### What you have to do
All lines in the data that hold the word "Terbaru" need copying.

Collected data entries
---+---
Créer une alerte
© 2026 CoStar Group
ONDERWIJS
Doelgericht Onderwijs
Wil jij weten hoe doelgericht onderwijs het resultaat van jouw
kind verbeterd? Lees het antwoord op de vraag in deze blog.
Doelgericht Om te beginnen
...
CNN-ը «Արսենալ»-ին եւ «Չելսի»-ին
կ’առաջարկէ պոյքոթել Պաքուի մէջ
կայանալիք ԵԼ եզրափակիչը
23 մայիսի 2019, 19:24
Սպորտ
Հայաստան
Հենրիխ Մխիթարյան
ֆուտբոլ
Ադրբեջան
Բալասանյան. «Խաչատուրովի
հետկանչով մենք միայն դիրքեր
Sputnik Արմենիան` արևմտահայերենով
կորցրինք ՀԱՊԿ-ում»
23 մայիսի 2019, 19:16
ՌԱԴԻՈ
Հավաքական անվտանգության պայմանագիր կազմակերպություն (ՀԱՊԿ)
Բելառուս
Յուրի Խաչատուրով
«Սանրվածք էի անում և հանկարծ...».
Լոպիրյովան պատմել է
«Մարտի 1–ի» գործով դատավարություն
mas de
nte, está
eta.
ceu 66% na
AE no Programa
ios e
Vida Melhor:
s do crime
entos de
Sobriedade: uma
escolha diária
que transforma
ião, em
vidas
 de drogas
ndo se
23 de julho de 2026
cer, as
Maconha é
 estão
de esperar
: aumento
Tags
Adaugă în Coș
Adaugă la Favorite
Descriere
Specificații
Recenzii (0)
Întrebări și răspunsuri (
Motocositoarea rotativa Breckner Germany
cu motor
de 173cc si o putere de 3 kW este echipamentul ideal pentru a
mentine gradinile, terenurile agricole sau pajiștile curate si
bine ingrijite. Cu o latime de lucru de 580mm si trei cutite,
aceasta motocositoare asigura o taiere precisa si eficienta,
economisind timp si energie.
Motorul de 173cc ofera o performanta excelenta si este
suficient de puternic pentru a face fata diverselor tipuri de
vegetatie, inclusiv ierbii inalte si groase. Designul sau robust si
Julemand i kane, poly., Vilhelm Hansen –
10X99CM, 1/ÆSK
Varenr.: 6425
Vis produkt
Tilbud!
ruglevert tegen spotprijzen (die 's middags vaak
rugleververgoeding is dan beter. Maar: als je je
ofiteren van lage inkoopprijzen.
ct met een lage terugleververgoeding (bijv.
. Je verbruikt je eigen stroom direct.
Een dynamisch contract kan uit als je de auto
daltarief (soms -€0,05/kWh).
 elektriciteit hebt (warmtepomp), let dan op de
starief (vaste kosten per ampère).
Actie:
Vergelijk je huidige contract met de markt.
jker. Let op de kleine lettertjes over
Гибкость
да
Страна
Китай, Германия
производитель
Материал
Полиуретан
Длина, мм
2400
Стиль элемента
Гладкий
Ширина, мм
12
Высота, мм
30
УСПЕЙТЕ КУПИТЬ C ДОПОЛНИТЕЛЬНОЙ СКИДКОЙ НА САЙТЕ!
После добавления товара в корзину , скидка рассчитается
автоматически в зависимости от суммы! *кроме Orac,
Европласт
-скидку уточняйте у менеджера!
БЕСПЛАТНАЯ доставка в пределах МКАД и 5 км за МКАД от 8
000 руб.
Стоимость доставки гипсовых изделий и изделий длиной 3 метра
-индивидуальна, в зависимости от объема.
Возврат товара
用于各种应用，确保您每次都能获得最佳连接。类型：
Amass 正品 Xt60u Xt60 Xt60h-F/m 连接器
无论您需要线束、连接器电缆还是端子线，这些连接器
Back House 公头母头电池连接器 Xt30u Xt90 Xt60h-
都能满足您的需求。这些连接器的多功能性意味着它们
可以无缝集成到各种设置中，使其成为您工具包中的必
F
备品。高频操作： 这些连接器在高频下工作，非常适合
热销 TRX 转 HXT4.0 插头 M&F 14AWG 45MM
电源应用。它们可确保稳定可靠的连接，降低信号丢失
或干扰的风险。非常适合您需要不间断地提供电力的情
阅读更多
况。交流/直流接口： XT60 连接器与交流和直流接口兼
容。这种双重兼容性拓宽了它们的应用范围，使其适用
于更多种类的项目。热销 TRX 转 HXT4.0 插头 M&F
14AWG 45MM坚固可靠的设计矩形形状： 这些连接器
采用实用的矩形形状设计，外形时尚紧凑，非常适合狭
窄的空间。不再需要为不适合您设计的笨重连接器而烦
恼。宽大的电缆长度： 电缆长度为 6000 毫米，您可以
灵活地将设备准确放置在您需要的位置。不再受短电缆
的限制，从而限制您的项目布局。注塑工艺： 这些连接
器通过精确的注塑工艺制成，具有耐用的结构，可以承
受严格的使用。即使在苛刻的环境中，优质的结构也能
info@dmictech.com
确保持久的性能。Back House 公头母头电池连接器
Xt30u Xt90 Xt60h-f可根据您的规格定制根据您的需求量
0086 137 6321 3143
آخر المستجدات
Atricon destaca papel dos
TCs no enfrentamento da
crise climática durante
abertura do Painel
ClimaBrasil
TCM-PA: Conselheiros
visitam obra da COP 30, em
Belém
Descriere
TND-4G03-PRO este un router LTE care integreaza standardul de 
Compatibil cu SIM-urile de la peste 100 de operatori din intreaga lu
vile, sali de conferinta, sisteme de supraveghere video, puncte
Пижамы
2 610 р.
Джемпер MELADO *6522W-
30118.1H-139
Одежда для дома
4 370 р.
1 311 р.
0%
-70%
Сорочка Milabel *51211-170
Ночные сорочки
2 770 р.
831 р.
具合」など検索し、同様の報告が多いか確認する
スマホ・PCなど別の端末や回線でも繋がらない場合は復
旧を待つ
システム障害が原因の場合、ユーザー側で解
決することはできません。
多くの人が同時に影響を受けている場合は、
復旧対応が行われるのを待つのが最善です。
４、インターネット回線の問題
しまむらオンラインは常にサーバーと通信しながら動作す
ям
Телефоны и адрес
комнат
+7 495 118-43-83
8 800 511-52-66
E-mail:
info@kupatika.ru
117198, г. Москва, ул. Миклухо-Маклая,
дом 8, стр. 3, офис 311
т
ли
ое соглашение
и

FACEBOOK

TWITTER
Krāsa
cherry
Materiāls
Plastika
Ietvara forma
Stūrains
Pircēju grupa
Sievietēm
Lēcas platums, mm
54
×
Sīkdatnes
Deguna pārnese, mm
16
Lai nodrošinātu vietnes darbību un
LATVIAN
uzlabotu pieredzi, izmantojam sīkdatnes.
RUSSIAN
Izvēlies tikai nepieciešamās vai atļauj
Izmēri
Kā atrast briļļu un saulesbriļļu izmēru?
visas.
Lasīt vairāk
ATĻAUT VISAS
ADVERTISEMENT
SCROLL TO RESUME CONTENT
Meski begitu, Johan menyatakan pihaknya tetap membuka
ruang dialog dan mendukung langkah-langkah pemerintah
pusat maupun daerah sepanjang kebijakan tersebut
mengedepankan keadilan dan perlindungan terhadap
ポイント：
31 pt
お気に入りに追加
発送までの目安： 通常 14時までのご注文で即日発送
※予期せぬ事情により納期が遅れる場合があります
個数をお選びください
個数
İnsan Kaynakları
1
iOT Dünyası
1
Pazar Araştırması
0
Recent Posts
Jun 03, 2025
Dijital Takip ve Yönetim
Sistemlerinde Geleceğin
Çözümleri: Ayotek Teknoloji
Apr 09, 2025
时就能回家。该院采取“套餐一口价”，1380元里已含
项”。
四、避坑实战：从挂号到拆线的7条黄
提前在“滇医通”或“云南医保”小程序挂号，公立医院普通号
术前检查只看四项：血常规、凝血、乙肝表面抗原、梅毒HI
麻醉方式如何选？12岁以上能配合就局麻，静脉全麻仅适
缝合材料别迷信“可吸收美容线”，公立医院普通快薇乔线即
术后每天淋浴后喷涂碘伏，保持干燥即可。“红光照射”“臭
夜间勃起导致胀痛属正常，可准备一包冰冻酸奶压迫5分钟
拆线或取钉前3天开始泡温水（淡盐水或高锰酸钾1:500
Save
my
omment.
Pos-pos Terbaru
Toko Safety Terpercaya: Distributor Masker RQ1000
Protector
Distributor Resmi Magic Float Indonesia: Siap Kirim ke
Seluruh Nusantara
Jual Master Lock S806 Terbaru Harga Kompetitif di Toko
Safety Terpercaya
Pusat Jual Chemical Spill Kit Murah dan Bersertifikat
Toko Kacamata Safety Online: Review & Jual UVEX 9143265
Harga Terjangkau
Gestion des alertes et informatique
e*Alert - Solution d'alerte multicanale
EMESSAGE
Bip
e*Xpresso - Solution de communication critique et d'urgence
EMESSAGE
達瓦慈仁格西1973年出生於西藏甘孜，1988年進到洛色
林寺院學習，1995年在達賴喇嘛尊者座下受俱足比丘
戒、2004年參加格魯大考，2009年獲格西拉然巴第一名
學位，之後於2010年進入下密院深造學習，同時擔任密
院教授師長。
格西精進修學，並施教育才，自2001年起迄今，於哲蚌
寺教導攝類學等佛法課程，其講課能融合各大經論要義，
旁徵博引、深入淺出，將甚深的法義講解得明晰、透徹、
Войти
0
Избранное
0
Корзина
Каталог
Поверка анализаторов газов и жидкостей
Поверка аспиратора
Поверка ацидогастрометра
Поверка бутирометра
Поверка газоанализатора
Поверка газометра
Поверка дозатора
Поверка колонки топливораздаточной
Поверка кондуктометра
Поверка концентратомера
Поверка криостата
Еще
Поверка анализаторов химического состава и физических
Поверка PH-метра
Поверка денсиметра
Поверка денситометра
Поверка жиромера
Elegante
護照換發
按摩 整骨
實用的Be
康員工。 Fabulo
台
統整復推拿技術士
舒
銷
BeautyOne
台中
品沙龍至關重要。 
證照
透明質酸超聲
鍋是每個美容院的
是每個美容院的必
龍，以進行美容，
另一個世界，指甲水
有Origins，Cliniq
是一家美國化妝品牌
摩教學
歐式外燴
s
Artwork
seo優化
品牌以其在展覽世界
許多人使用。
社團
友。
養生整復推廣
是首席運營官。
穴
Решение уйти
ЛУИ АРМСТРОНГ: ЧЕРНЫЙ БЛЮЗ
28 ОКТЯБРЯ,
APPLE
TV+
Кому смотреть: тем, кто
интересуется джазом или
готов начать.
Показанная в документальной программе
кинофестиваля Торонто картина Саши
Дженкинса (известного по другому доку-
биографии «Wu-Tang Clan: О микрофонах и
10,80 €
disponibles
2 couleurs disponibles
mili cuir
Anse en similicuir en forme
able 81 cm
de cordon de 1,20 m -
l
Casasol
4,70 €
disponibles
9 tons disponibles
---+---
### Output below
Pos-pos Terbaru
Jual Master Lock S806 Terbaru Harga Kompetitif di Toko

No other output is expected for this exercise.